Cohabitation and Cooperation of Chorus and MacOS
Christian Bac
Institut National des Tlcommunications
rue Charles Fourier, 91000 Evry, France
Edmond Garnier
Alcatel Alsthom Recherche
Route de Nozay, 91460 Marcoussis, France
Abstract
This paper describes experimental work on cohabitation and cooperation
between a distributed operating system (Chorus1) and an event driven
operating system (MacOS2). Our aims were to exploit the graphical and
the musical capabilities of Macintosh hardware and software directly
from Chorus applications, while minimizing our efforts in the field of
device drivers and hardware interfaces. The work was carried out in
four major stages. The first stage was to port the Chorus kernel on
the Macintosh hardware. In the second stage we changed the way Chorus
managed the hardware in order to keep the MacOS system
alive. Conversely, we modified slightly the way Chorus was booted so
as to present it as an application to MacOS. This led us to the third
stage, which was to share system events (e.g. hardware interrupts)

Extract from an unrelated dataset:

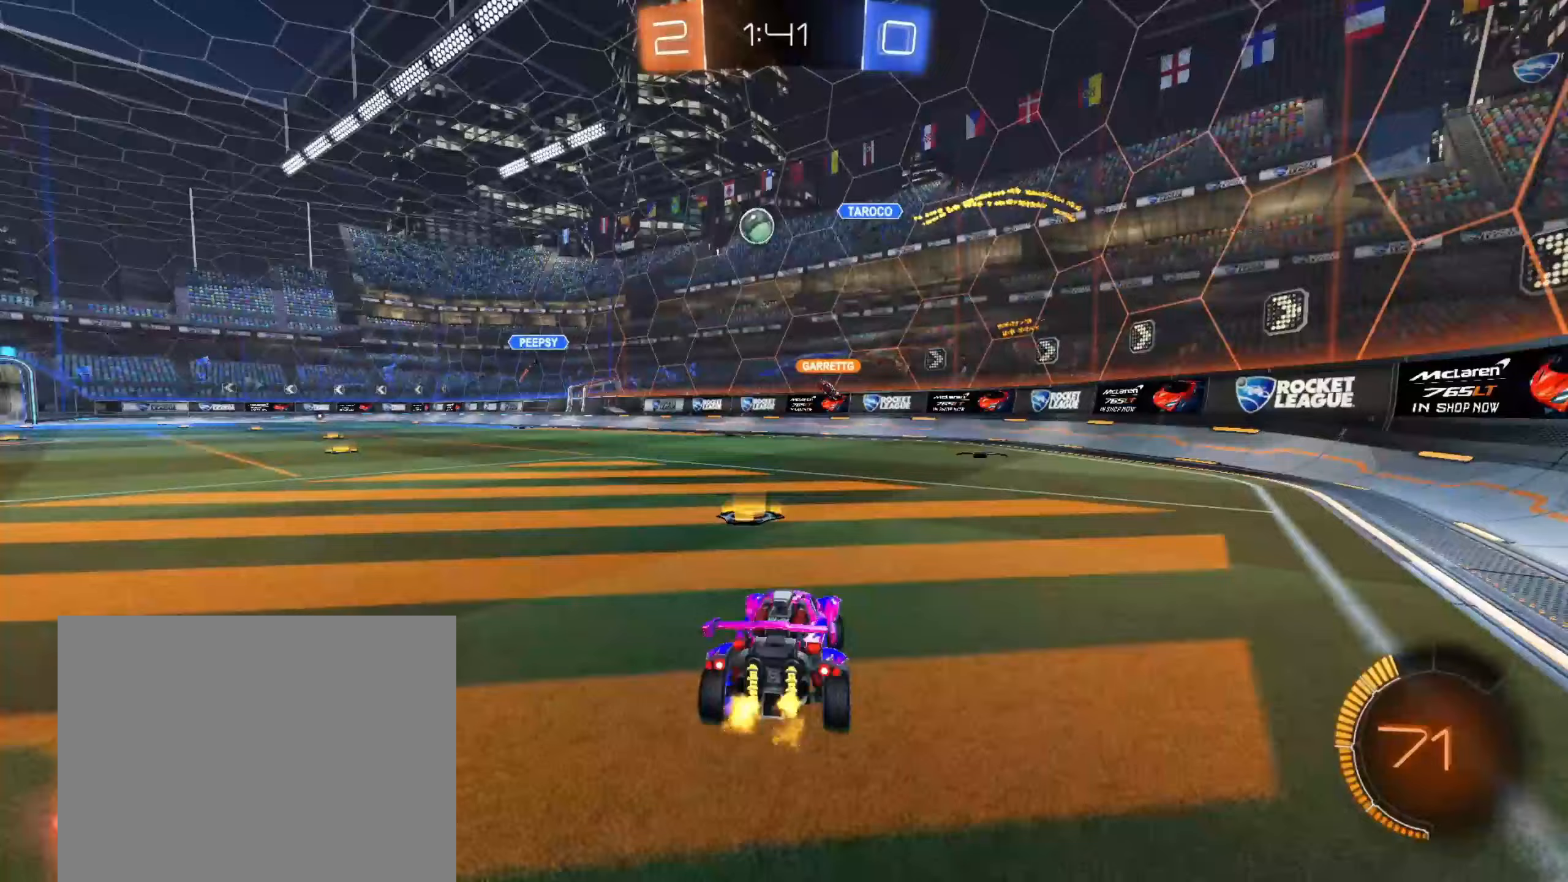
{"dt_ms": 500, "buttons": ["R2"], "left_stick": "left", "right_stick": "center", "events": [[133, "SQUARE", "down"], [267, "SQUARE", "up"]]}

between the two systems. The Chorus system allows one to have multiple
functions connected to an interrupt. This feature was used to connect
both an internal Chorus driver and a low level function to an
interrupt. The low level function leads to the MacOS interrupt
driver. The fourth stage is currently being carried out. It consists
in the design and implementation of an interface permitting user level
events (as system calls) to cross the borders of the two systems.
This paper describes each stage and draws lessons about system
software cohabitation and reusability.